- [What is being asked]
Starting with the first line below, reproduce each line exactly until you have included the one bearing "OPEN ACCESS".

►

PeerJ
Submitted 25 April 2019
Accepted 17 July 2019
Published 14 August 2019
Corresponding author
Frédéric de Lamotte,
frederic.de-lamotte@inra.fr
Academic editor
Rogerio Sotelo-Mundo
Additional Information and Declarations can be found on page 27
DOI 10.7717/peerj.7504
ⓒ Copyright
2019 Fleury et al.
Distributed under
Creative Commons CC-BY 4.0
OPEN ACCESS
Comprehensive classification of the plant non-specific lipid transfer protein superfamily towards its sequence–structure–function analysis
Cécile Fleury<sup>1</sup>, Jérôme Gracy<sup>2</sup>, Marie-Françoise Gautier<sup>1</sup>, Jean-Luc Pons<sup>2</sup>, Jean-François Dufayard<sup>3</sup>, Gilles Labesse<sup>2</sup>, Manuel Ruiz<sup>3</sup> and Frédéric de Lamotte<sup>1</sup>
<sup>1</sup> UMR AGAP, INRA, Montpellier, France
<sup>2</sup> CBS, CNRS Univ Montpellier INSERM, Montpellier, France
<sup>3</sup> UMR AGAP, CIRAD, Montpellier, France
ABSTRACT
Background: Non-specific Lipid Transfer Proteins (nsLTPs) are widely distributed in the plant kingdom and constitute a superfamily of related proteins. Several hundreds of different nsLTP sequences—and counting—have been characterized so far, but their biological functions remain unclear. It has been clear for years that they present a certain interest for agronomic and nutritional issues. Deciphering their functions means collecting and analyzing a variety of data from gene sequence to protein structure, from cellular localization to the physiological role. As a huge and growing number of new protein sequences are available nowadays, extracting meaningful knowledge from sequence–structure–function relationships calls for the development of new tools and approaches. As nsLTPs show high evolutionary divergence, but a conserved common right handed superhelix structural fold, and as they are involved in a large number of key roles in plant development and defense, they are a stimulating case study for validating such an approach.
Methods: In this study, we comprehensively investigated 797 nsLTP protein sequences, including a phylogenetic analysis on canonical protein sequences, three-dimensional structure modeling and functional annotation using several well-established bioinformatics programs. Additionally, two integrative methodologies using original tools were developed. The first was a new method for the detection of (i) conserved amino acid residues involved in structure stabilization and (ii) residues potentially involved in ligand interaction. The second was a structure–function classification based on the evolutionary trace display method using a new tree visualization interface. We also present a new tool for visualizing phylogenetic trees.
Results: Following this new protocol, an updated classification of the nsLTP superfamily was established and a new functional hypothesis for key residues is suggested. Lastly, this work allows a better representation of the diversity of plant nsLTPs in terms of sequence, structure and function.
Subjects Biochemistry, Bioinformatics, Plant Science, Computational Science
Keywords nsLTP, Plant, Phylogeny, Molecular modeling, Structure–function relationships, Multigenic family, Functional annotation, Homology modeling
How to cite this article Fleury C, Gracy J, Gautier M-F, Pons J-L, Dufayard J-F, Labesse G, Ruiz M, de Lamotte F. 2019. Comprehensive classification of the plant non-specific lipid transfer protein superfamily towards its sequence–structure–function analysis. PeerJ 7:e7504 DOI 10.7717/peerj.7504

◄

- [Solution to the exercise]
PeerJ
Submitted 25 April 2019
Accepted 17 July 2019
Published 14 August 2019
Corresponding author
Frédéric de Lamotte,
frederic.de-lamotte@inra.fr
Academic editor
Rogerio Sotelo-Mundo
Additional Information and Declarations can be found on page 27
DOI 10.7717/peerj.7504
ⓒ Copyright
2019 Fleury et al.
Distributed under
Creative Commons CC-BY 4.0
OPEN ACCESS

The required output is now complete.